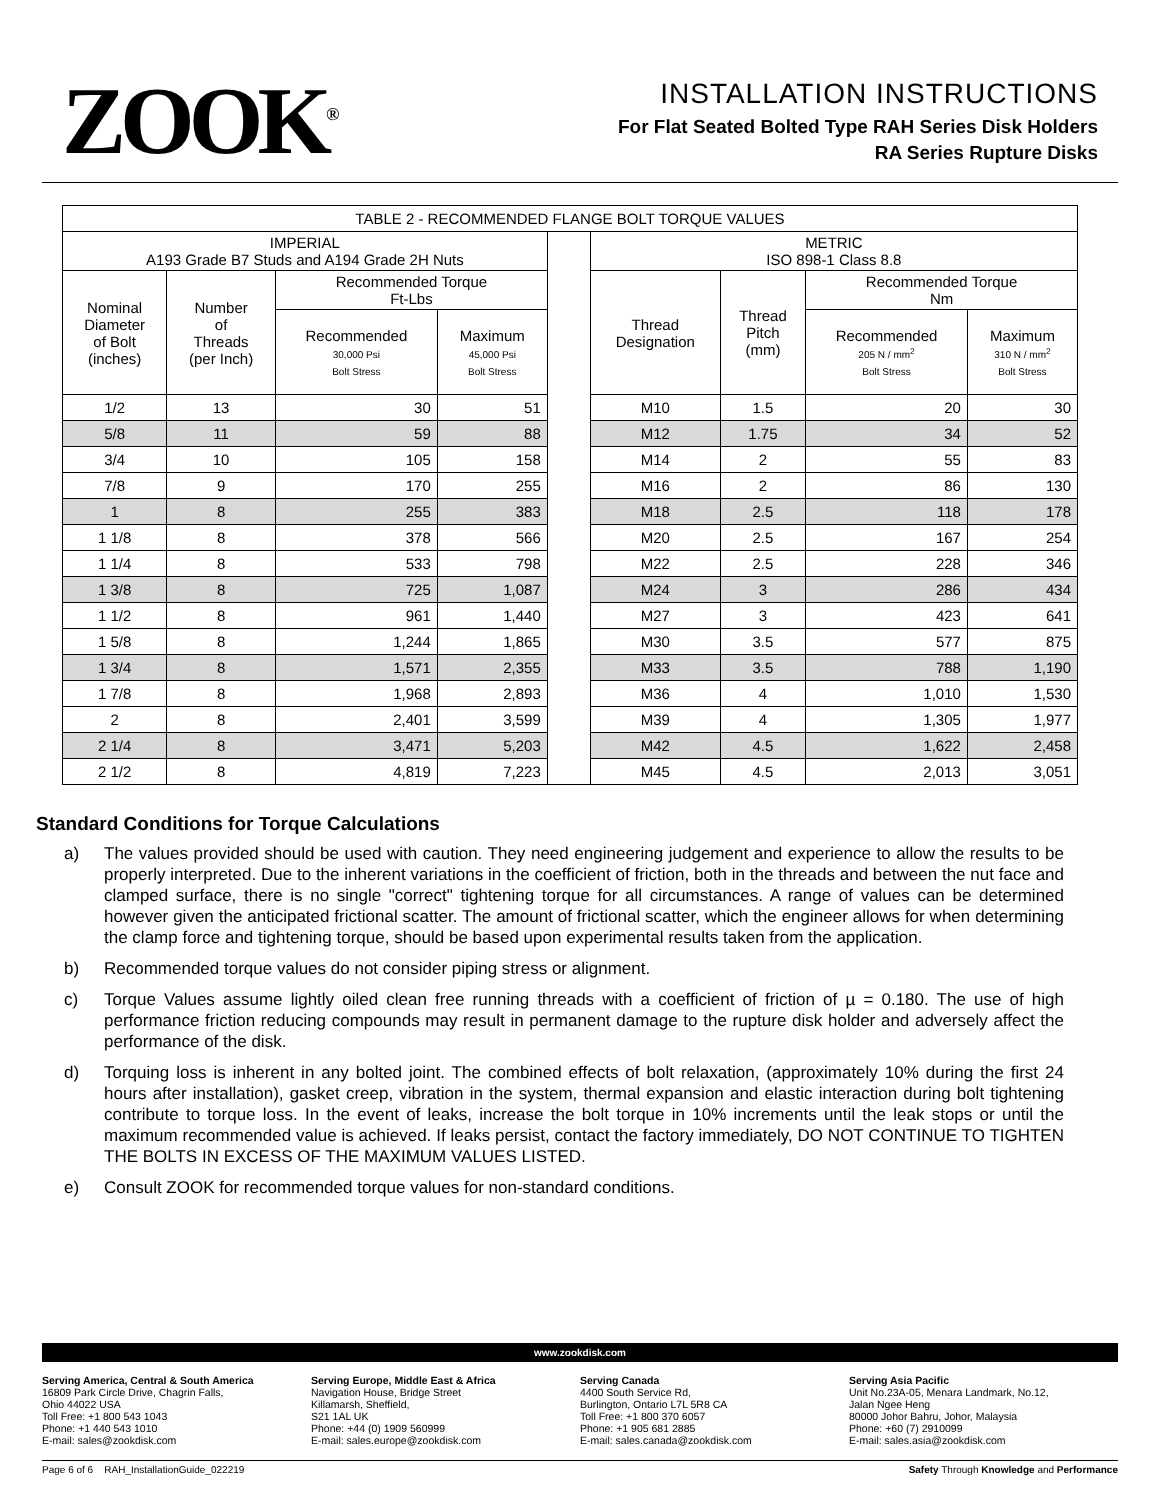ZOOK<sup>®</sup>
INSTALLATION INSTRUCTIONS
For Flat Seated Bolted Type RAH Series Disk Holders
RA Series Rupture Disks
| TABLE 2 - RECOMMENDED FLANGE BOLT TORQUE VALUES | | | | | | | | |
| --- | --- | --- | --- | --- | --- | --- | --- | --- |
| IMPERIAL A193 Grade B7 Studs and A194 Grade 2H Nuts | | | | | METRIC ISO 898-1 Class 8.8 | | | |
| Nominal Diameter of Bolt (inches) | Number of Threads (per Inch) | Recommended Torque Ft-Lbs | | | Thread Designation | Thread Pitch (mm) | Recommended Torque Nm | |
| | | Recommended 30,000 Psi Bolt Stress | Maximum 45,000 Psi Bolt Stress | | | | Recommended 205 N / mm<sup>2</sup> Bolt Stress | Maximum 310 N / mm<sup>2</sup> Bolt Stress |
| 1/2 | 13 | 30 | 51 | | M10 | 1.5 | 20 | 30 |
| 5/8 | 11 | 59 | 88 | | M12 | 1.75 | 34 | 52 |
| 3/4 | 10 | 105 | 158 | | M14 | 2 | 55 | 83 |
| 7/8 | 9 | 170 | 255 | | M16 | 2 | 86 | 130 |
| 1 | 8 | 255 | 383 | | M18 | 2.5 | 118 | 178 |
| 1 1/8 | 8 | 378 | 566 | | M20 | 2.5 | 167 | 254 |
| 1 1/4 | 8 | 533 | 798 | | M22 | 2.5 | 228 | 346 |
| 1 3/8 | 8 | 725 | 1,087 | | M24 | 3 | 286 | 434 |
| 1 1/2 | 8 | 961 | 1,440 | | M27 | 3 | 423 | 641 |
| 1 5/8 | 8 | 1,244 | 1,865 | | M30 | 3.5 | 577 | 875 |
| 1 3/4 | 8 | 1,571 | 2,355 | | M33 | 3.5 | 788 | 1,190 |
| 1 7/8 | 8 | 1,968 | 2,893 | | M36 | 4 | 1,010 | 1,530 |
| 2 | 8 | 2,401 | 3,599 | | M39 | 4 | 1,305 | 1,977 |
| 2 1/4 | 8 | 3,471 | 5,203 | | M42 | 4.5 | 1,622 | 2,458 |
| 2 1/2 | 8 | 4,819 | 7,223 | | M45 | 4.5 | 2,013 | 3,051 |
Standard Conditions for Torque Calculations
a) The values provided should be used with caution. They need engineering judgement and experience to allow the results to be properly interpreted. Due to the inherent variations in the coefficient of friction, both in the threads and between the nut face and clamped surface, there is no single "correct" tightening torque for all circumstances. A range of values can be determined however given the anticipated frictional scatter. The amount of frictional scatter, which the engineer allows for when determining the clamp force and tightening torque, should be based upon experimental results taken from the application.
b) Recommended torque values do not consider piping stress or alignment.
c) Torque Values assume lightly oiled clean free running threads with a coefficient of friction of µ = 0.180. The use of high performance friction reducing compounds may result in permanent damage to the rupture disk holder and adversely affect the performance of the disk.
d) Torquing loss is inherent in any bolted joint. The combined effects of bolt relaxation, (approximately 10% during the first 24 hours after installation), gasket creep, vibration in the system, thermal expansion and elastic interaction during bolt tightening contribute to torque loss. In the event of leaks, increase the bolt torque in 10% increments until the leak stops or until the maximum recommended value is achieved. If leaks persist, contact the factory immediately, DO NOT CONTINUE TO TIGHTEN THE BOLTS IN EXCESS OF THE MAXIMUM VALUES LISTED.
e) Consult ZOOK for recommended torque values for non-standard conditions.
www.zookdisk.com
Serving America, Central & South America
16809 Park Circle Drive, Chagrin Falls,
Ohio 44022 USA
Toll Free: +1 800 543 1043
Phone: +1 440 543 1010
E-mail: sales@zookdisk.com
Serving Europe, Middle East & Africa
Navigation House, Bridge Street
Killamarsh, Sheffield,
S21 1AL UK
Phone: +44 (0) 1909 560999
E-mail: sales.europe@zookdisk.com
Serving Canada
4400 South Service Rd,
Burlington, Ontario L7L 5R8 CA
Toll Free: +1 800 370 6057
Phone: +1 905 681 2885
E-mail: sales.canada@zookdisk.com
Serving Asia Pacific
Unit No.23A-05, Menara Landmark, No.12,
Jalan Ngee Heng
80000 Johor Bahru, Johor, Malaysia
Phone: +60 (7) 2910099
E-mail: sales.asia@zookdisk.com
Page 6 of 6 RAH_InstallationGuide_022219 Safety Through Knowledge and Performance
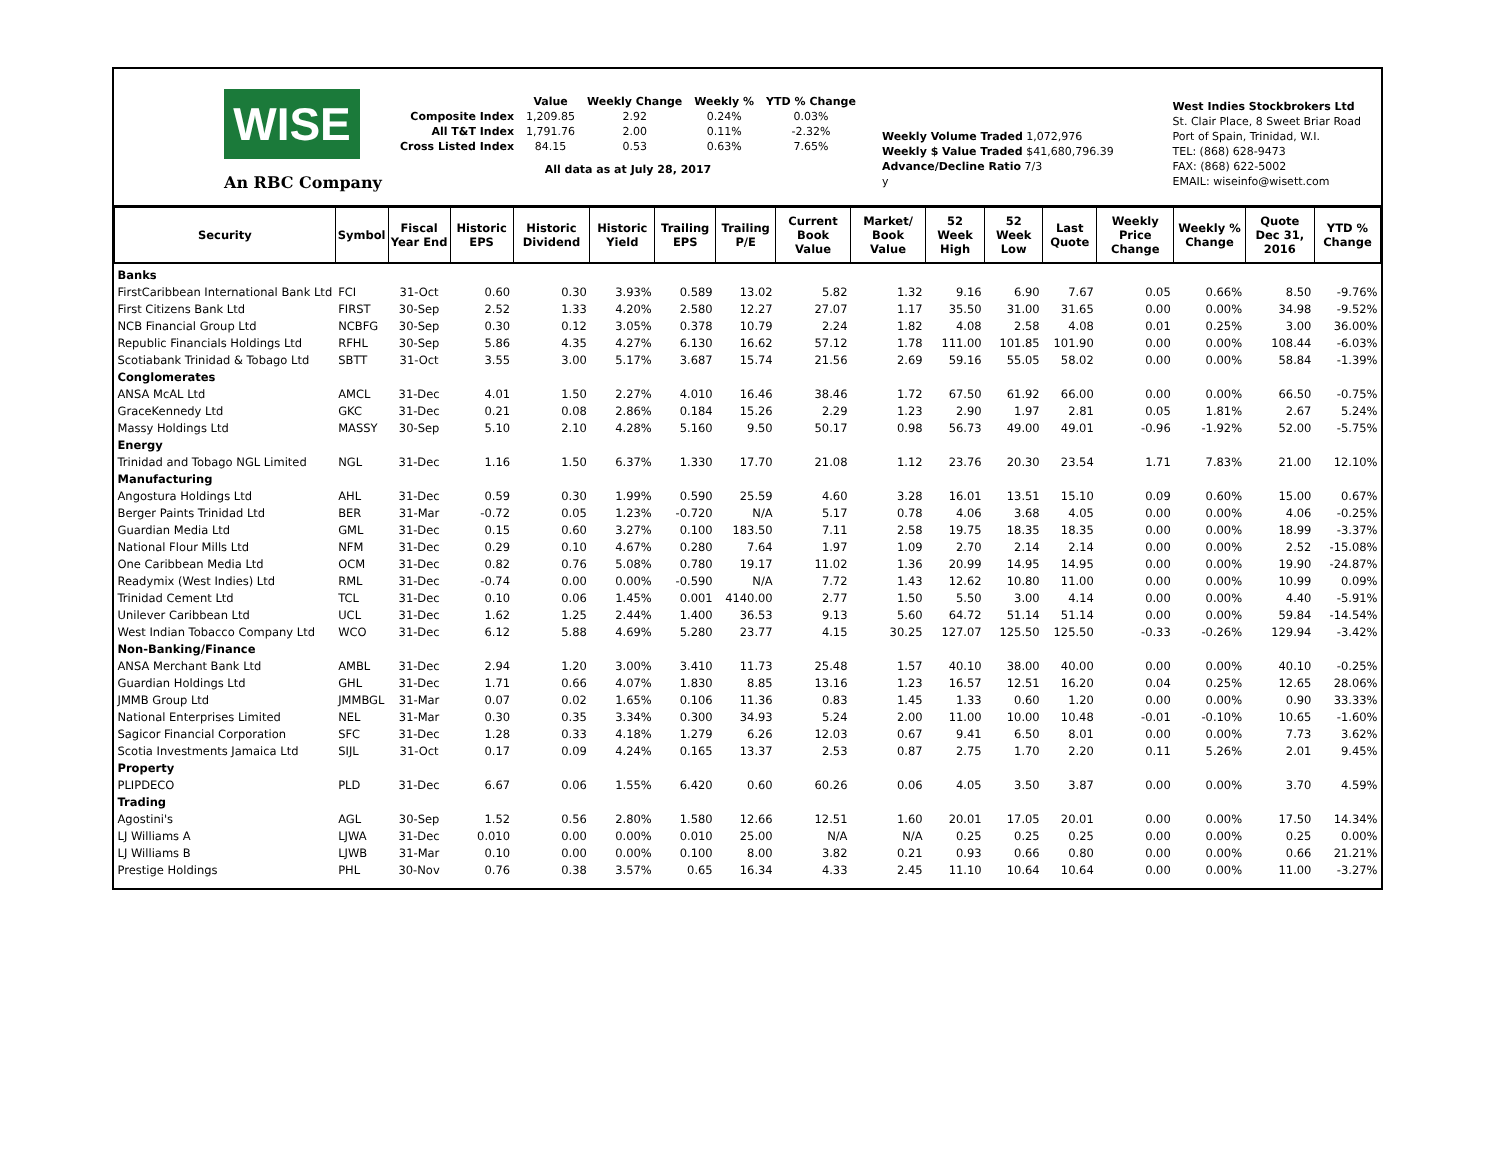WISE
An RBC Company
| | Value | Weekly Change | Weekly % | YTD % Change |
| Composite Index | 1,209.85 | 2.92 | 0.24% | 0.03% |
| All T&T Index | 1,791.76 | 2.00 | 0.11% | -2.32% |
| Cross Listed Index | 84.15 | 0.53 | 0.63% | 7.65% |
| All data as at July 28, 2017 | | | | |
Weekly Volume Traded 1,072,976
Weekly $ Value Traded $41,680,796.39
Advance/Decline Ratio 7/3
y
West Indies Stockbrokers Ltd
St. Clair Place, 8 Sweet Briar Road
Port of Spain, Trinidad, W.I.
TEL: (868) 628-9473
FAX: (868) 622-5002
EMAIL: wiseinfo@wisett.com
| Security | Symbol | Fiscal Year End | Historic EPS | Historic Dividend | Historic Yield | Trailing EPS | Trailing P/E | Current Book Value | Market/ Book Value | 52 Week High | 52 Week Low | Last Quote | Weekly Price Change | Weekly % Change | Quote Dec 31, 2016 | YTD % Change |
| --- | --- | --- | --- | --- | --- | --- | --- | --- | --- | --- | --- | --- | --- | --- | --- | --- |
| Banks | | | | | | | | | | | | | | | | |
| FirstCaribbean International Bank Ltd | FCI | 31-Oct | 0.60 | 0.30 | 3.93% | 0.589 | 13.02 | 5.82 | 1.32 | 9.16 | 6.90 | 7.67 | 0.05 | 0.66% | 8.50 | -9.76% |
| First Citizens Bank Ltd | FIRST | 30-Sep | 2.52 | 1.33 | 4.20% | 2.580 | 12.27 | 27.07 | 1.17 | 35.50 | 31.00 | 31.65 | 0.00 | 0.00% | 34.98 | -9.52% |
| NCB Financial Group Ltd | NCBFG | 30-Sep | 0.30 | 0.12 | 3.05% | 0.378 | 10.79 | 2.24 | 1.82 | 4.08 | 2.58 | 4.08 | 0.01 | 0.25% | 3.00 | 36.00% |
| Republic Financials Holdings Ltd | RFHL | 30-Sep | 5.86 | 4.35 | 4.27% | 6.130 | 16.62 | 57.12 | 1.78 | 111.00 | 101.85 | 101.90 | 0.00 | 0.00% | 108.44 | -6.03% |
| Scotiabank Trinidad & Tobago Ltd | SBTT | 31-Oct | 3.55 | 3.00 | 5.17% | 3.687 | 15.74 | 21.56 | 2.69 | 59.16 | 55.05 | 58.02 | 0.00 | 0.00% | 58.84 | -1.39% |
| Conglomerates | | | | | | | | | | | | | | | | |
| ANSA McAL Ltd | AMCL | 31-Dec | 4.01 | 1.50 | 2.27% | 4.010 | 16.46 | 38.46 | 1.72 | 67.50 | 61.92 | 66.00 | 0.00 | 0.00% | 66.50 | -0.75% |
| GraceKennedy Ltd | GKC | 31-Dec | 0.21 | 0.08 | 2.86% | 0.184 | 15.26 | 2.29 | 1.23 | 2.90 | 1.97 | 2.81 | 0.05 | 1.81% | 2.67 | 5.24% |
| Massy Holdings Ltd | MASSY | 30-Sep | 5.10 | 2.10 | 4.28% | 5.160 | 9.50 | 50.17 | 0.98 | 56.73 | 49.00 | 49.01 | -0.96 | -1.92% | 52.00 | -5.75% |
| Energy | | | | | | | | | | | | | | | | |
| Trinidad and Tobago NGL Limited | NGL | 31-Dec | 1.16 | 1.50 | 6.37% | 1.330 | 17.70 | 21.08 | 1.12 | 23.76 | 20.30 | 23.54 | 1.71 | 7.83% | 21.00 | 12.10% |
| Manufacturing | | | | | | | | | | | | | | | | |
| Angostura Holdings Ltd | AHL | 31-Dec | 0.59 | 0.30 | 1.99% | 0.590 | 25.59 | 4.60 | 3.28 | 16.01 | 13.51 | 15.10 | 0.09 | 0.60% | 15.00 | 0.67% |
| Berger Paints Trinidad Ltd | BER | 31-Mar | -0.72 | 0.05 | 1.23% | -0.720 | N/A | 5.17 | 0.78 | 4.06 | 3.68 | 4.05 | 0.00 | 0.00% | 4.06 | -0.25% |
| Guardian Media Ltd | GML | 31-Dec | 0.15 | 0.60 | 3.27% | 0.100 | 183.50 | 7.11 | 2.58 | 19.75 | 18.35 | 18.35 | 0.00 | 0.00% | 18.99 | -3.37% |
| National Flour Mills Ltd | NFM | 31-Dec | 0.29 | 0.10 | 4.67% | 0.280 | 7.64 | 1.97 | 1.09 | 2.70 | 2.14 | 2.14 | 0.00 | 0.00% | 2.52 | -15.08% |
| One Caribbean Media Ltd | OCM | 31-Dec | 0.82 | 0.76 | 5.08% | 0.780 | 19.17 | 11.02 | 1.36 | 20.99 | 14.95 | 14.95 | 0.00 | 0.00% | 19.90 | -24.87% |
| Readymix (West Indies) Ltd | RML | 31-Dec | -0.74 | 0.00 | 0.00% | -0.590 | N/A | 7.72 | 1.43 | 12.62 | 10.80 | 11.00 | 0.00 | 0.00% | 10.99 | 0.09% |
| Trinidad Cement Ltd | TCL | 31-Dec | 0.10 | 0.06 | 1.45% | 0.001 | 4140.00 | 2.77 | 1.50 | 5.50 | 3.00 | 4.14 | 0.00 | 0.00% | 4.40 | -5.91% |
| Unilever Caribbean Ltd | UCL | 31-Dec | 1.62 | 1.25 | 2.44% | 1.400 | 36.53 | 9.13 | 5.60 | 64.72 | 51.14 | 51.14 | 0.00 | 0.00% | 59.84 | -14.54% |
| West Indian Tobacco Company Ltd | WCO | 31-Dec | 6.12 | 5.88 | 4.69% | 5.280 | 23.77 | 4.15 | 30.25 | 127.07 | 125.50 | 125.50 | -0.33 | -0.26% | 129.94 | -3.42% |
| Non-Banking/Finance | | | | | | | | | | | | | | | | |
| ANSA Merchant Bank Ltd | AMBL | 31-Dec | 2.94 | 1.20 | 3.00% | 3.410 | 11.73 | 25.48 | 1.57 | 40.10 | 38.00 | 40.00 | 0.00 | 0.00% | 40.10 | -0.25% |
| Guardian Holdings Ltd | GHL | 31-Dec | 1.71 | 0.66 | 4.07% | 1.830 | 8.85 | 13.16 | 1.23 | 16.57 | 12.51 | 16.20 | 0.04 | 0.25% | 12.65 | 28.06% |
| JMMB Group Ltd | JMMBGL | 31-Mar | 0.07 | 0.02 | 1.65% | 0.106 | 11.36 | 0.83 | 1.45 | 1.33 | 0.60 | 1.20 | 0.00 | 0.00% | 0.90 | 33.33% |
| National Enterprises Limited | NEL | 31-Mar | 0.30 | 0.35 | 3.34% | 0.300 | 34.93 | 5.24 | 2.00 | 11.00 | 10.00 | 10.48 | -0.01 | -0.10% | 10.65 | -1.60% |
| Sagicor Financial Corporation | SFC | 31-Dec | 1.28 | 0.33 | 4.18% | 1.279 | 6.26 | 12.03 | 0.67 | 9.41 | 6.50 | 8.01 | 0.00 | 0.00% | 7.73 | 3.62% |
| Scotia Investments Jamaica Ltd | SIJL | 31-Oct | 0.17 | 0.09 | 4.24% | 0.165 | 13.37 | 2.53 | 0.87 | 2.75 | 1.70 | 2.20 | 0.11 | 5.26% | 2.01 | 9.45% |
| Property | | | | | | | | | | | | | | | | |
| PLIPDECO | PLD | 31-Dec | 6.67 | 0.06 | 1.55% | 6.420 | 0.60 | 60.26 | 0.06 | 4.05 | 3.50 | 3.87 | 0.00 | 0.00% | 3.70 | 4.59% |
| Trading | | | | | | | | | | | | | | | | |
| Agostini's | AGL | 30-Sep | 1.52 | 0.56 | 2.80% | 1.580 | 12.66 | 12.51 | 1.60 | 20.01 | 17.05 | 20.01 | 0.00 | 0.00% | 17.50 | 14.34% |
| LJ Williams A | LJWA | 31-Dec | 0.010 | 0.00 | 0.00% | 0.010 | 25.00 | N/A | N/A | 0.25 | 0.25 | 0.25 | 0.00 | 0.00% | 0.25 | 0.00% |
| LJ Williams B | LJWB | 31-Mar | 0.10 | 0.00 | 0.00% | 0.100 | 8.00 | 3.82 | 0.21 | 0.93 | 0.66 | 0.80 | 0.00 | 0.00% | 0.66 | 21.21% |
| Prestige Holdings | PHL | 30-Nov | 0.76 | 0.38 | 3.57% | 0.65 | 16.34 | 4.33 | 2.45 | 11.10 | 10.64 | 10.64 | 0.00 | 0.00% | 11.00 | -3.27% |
==========
REQUIRED ACTION
Taking the entries above, write out exactly each line from the one holding "15.00 | 0.67% |" to the one holding "18.99 | -3.37% |", both included, and stop there.

RESULT OF THE EXERCISE
| Angostura Holdings Ltd | AHL | 31-Dec | 0.59 | 0.30 | 1.99% | 0.590 | 25.59 | 4.60 | 3.28 | 16.01 | 13.51 | 15.10 | 0.09 | 0.60% | 15.00 | 0.67% |
| Berger Paints Trinidad Ltd | BER | 31-Mar | -0.72 | 0.05 | 1.23% | -0.720 | N/A | 5.17 | 0.78 | 4.06 | 3.68 | 4.05 | 0.00 | 0.00% | 4.06 | -0.25% |
| Guardian Media Ltd | GML | 31-Dec | 0.15 | 0.60 | 3.27% | 0.100 | 183.50 | 7.11 | 2.58 | 19.75 | 18.35 | 18.35 | 0.00 | 0.00% | 18.99 | -3.37% |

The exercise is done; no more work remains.